An interesting email leapt into my inbox this week.
It was from a corporate bookmaker who, like all of us, had been stunned by the domination of Hawthorn over recent weeks.
It said in part that despite the competition actually being “as evenly poised as it has been in years, and Hawthorn still sitting in third position on the ladder”, the bookie believed that having belted the other two serious premiership contenders – Fremantle and Sydney – in recent weeks, the Hawks were flag certainties.
As such, the email continued, they decided to award them the premiership – well not exactly – but they decided to payout as if they had won already, and everyone who backed Hawthorn to win the competition with them, would be instantly paid, regardless of what happened in the next two months.
Forget what happened in the next two months, look at what happened the next weekend.
I know only too well it was all about marketing and PR, and making the announcement that they had paid out over $1 million to happy Hawks punters was a perfect way of getting their brand out into the public eye with media reporting on it, and people talking about it.
But it also showed that nothing is sport is ever as predictable as we expect.
I, like so many others, was ready to hand the Cup to the Hawks after watching them systematically dismantle teams over the past two months. Particularly after their back-to-back beltings of the Dockers and Swans, I accepted this could very likely be a three-peat, as the Hawks slid into odds on in some sectors to win the premiership.
But last Friday the Tigers not only stood up as a genuine, serious contender, but breathed some life back into the contest. If they can do it, if they can beat the seemingly unbeatable, then why with a bit of work can’t others such as the Swans and the Dockers and the Eagles?

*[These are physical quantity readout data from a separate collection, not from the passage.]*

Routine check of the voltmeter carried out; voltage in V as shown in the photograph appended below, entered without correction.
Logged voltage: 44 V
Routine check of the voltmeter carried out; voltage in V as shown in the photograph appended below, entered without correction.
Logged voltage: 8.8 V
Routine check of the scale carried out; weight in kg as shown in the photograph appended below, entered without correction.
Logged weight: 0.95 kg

The Tigers were outstanding. They took the run away from a number of Hawthorn’s stars, their defence on the likes of Jarryd Roughhead, Jack Gunston and Luke Breust was exceptional. Their pressure was what really won it for them, enabling them to win so many of the one-on-one battles.

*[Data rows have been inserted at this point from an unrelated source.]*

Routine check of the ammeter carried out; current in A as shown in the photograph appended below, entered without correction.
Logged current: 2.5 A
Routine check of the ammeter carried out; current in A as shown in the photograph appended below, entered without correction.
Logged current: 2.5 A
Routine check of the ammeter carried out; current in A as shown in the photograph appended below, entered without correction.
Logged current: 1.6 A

In all honesty, Hawthorn ran into a team who actually looked more desperate and keener than they were, and that hasn’t happened for some time.

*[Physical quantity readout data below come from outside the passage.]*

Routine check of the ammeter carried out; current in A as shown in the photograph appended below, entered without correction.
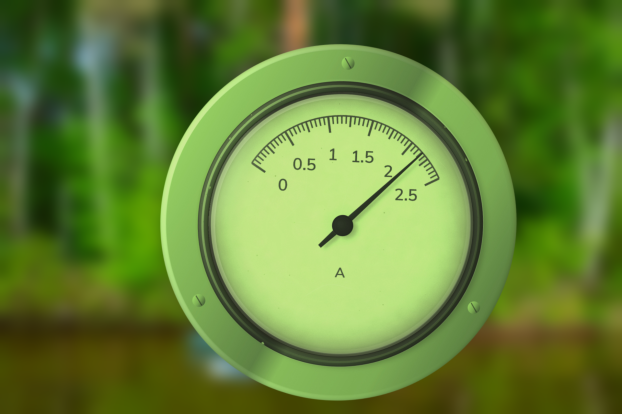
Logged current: 2.15 A
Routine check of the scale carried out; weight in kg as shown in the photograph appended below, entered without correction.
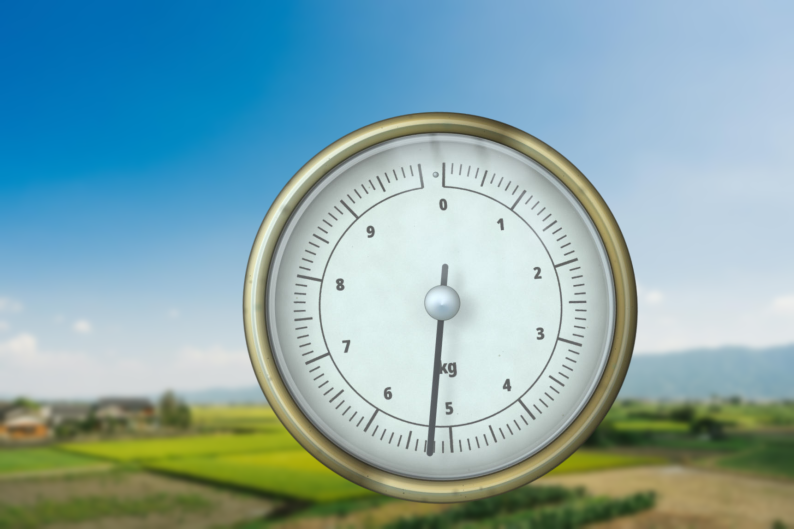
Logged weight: 5.25 kg
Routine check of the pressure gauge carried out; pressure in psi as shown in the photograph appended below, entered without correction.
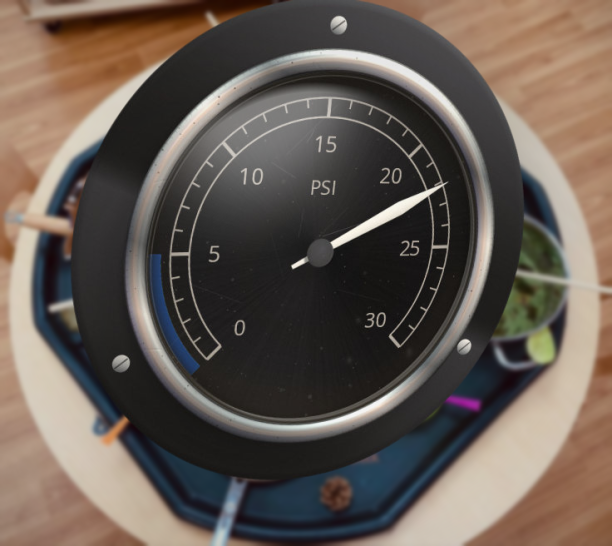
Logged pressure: 22 psi
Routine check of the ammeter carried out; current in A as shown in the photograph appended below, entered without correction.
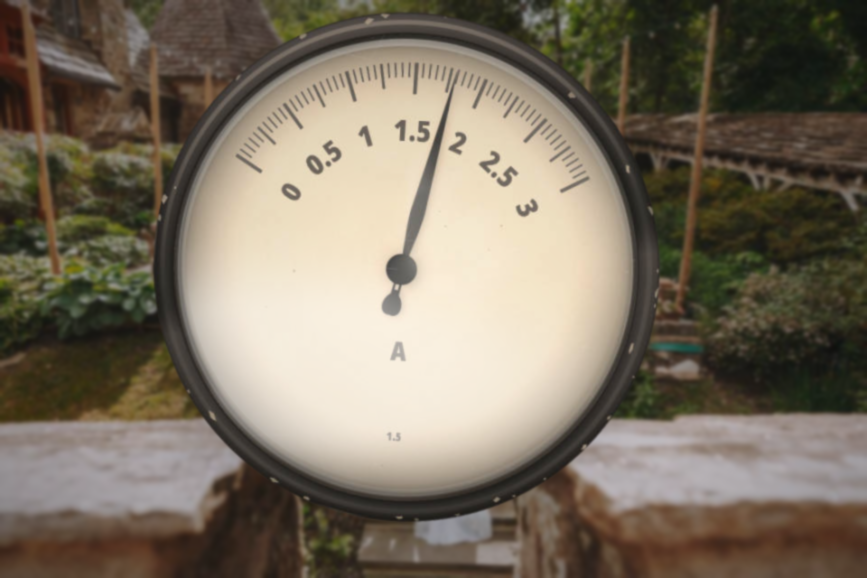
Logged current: 1.8 A
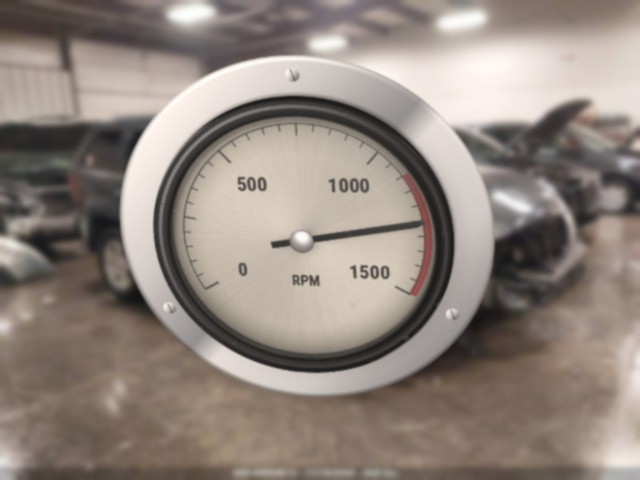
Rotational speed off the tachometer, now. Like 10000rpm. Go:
1250rpm
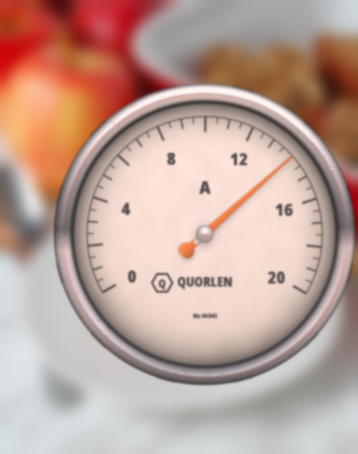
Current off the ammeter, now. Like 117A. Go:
14A
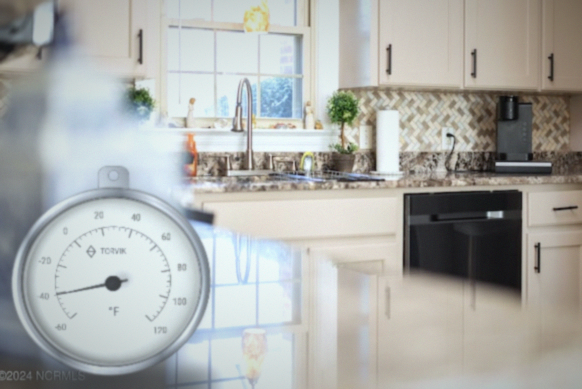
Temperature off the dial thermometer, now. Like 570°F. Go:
-40°F
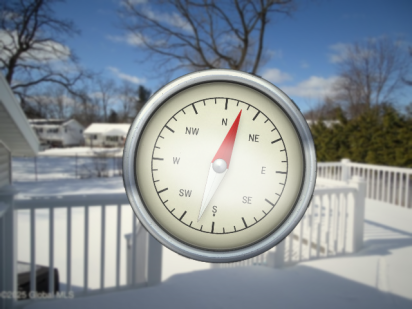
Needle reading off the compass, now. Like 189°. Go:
15°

It was a win built on patience too. In the first quarter they just dictated things, with 38 uncontested marks to the Hawthorn’s 12, and 72 kicks to 36. They were challenged, but showed character and maturity to see off the threat and win a match by a margin which really flattered the defending premiers.
So, not that I would suggest bookmakers start paying out on Richmond right now, but the win – coupled with their successes against Sydney at the SCG and Fremantle in Perth – has legitimised the Tigers as contenders.
As for the Hawks, well I still have no doubt they are the team the others will have to beat to win the flag, but Richmond has shown that beating them is not impossible.
It will be incredibly interesting to see what lessons have been learned and what strategy the West Coast Eagles – themselves having taken a bit of a reality check with a draw against the Gold Coast – take into their clash with the Hawks next Saturday.
You can bet one thing, there were a lot of relieved sighs from opposition fans all over the country on Friday night when the unbeatable were shown to be human again.